The most obvious choice for an open-source operating system at this point is Linux, which runs pretty much on anything with a CPU - including almost any commodity PC hardware. For server platforms, my other preferred open-source operating system has typically been FreeBSD - which doesn't try to be anything else but a rock-solid server platform - but is a lot more picky when it comes to hardware and software support.

Even though not a very typical server hardware platform, the machine used for this experiment was going to be my mini tabletop server from AOpen. Linux would probably be my best bet to install and run on this type of hardware without too much trouble.

After choosing Linux, the next question is which distribution?

Assuming that an ambitious software project might have a development life-cycle in the order of 12 to 36 months, which is a very long time in the life of typical Linux distribution. We would like to assume that key systems like version control etc. could be set up at the beginning of the project and would not need to be touched or upgraded again during the most crucial initial development phase. If we need to do any upgrades down the line, we most likely would want these upgrades to be as minimal as possible. From past experience (admittedly with RPM mostly), the package management of most Linux distributions breaks down when trying to do point upgrades on a several year old system, which has not been kept up to date - sometimes just because packages are not archived for that long on a distributions website.
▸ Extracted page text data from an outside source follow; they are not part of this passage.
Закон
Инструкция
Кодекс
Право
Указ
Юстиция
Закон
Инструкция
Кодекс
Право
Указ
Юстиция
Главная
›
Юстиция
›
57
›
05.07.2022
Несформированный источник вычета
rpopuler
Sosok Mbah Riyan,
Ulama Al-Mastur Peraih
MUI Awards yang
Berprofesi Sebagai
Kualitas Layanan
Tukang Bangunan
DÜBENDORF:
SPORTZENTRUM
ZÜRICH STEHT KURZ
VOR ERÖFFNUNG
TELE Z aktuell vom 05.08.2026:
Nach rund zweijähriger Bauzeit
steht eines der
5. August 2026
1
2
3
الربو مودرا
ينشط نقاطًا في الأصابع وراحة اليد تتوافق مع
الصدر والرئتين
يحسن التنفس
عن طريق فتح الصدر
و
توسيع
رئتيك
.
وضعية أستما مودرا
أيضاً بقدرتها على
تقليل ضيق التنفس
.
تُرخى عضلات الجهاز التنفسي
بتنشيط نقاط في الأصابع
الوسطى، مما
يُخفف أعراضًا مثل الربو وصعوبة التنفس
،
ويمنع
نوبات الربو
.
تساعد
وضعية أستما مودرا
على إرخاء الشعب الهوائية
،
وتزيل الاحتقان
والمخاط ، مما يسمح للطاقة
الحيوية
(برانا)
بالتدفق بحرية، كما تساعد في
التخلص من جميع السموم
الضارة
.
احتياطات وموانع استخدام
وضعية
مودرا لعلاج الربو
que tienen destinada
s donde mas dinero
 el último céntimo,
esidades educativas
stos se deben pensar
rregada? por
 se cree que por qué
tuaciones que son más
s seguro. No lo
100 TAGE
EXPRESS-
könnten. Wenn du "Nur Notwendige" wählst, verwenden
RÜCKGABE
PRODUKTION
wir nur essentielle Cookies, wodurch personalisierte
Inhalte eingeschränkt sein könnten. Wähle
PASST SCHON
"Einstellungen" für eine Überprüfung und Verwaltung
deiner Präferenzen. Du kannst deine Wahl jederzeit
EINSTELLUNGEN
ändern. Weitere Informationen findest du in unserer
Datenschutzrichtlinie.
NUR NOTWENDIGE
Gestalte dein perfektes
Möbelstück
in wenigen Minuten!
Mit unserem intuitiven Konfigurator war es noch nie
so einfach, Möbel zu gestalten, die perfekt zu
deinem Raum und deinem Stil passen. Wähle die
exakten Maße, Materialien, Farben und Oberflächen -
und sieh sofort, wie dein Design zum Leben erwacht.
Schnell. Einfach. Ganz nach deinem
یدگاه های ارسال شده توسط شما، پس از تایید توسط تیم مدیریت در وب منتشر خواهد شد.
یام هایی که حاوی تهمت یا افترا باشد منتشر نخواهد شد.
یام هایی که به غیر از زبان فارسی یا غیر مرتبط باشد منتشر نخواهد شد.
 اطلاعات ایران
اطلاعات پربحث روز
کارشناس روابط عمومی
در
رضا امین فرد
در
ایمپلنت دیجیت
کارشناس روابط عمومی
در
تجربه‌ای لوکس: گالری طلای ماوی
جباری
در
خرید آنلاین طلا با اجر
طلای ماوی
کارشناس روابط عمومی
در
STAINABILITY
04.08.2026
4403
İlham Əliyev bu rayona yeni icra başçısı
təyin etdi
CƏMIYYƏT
All of the major Linux distributions use some form of package management system for installing and upgrading optional software packages and for keeping track of the dependencies between packages. The most popular package management formats are RPM and DEB which are both based on distributing and installing binary packages. The odd one out among the top Linux distributions is Gentoo Linux, whose package management system, portage, is based on locally compiled source packages.

I am intrigued by the Gentoo portage package management system not for the usually claimed benefits like greater speed or better optimization, but by its potential to reduce non-essential dependencies. Dependencies often considered the root of evil in software package management...

Most open-source software packages themselves are extremely portable. They often not only build and compile from source on any Linux distribution but also most other Unix and Unix like systems sometimes even including MS Windows. One of the secrets behind this flexibility is for example the GNU autotools, which allows a package to probe and discover the existing system configuration and to configure its build to account for its current environment.

While most open-source software packages may have essential dependencies without which they cannot work, there are many optional dependencies which may be disabled if not needed. Once a package is built for a particular environment, much of that environment becomes a accidental or spurious dependencies for the resulting binary, which needs to be satisfied if we distribute a binary package.

This is just a hunch, but I would think that a source based package manager like portage should be able to get away with a lot less dependencies among packages than even the best ones based on binary packages. A non scientific sample comparison for Subversion between the gentoo-portage repository and the most popular Debian package system, seem to support that intuition:
the portage package has 4-5 mandatory direct dependencies and a few optional ones, which can be enabled or disabled during build, while the debian package is broken up into three different ones (subversion, libsvn1 and subversion-tools) with a dozen or more direct dependencies, not including some of the optional features from the portage package.

To further test this hypothesis, I have installed and upgraded a few packages on my now roughly two year old, out of date Gentoo Linux system without much of a problem. None of the typical problems like packages no longer available, incompatible with the system or causing a cascade of upgrades which might break other existing packages unless they are upgraded as well.

On the other hand, since I did not do the control experiment with a leading binary distribution to compare, who knows if it might have worked out here as easily.